Duplicate the material below word for word, starting at the line that contains "Reading left to right, transcribe" and stopping after the line that contains "Is it true that the value at MSE is 0.0?". Leave out the pictures.

INFORMATION SHOWN –
=== Section Start ===
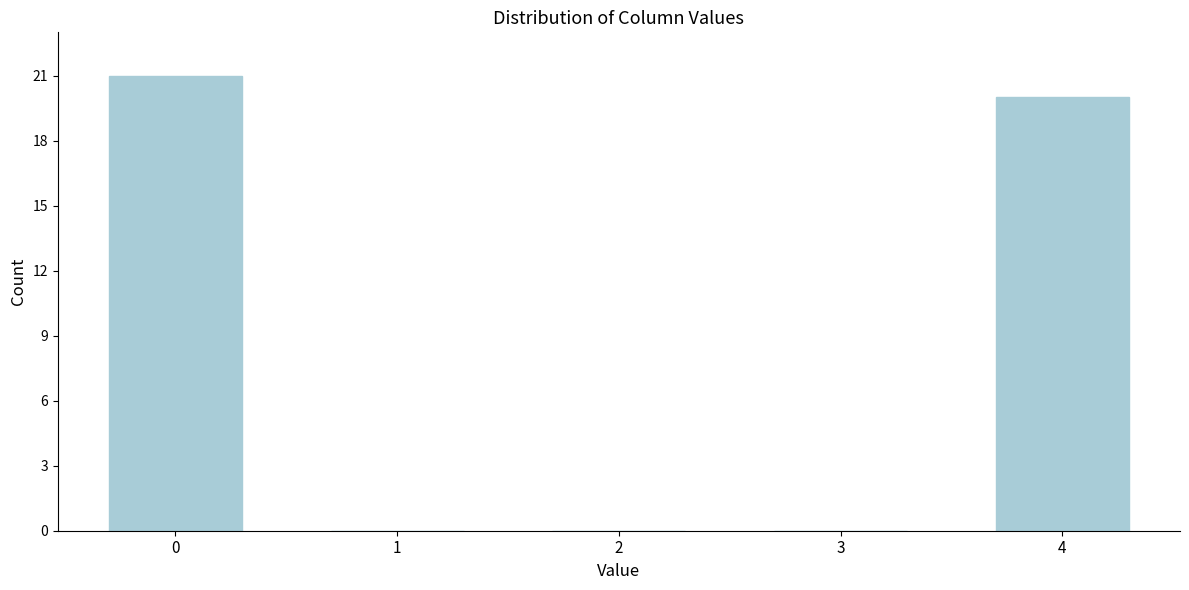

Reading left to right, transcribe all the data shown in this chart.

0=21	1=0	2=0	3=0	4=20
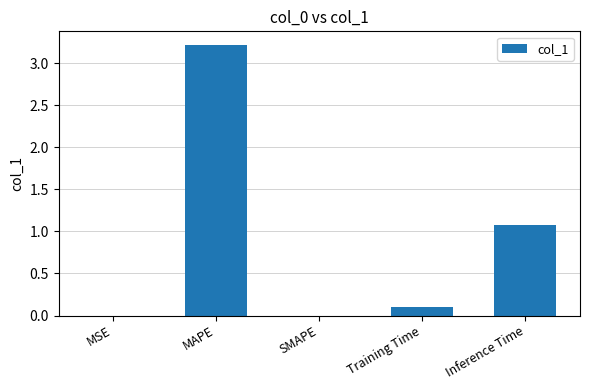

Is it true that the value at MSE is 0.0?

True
=== Section End ===
=== Section Start ===
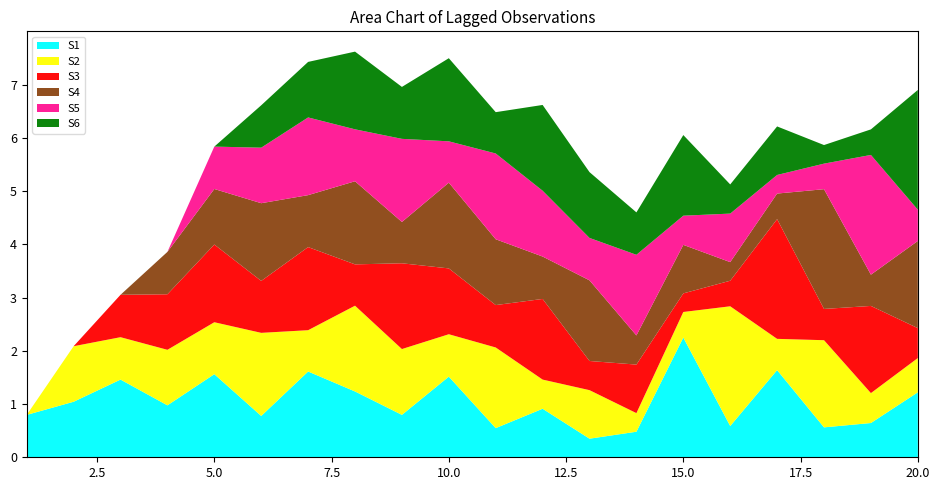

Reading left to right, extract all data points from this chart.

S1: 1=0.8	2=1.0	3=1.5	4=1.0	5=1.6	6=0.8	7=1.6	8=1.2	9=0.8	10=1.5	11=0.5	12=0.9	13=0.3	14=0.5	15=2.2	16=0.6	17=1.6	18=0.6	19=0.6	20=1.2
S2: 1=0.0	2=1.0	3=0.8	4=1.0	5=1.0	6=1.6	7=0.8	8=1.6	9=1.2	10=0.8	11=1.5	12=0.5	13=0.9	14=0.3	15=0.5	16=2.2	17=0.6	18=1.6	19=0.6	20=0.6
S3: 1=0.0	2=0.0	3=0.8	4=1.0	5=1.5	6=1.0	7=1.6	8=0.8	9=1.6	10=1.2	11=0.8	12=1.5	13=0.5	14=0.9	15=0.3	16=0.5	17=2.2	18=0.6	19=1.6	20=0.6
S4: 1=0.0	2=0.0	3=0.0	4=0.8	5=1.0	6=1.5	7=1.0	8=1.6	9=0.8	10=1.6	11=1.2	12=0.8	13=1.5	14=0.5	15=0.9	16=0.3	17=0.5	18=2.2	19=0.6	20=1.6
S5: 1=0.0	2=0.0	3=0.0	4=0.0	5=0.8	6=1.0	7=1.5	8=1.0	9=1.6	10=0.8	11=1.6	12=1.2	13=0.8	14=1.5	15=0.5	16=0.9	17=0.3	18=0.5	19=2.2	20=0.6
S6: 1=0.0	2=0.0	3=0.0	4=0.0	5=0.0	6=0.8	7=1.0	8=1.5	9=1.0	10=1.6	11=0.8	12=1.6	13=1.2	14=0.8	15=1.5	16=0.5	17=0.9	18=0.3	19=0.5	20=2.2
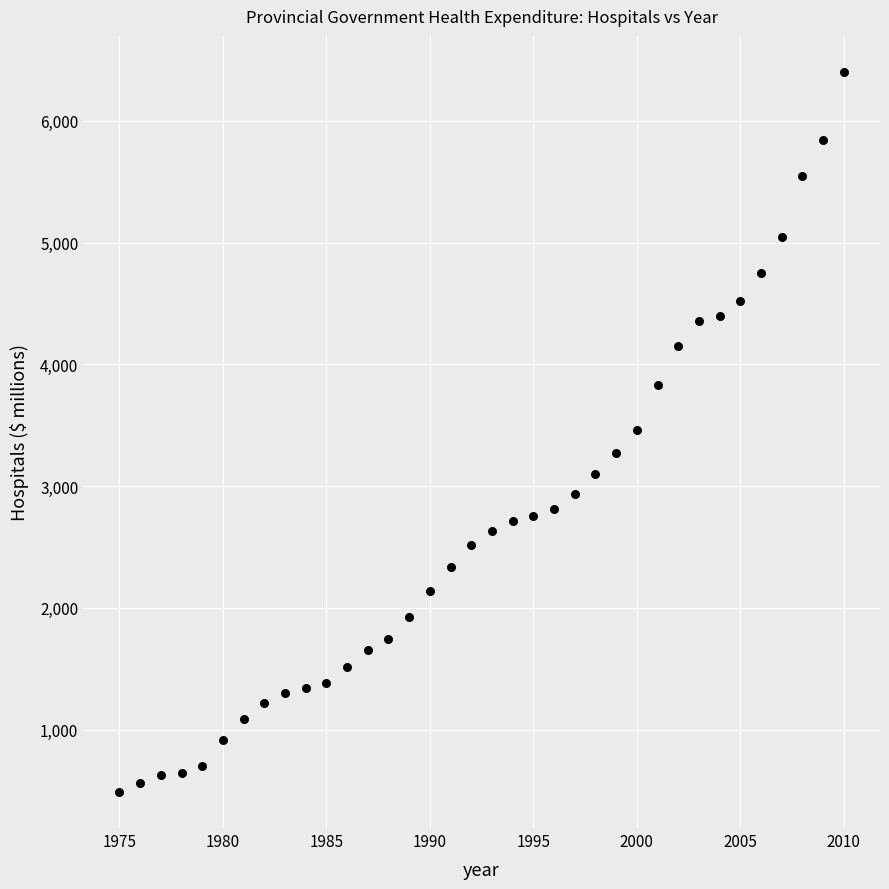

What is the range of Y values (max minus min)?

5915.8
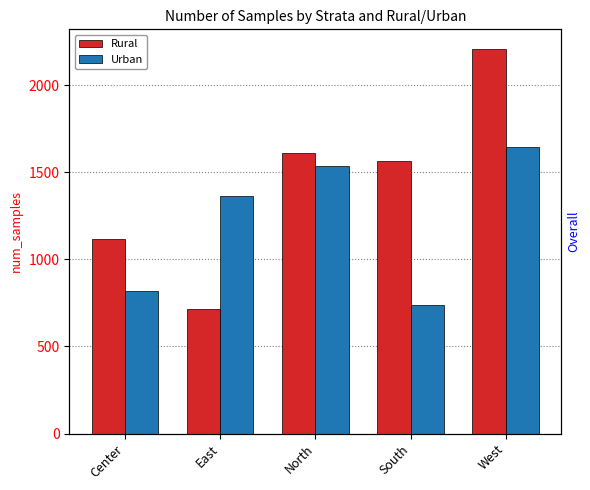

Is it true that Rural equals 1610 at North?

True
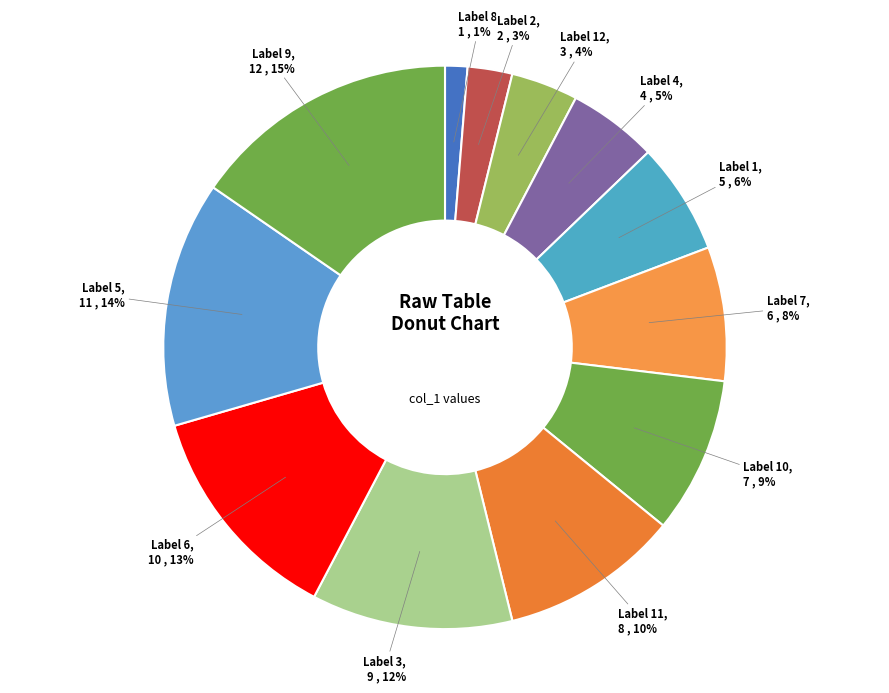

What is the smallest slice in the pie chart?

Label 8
=== Section End ===
SOLUTION FOR THIS EXERCISE –
Reading left to right, transcribe all the data shown in this chart.

0=21	1=0	2=0	3=0	4=20

Is it true that the value at MSE is 0.0?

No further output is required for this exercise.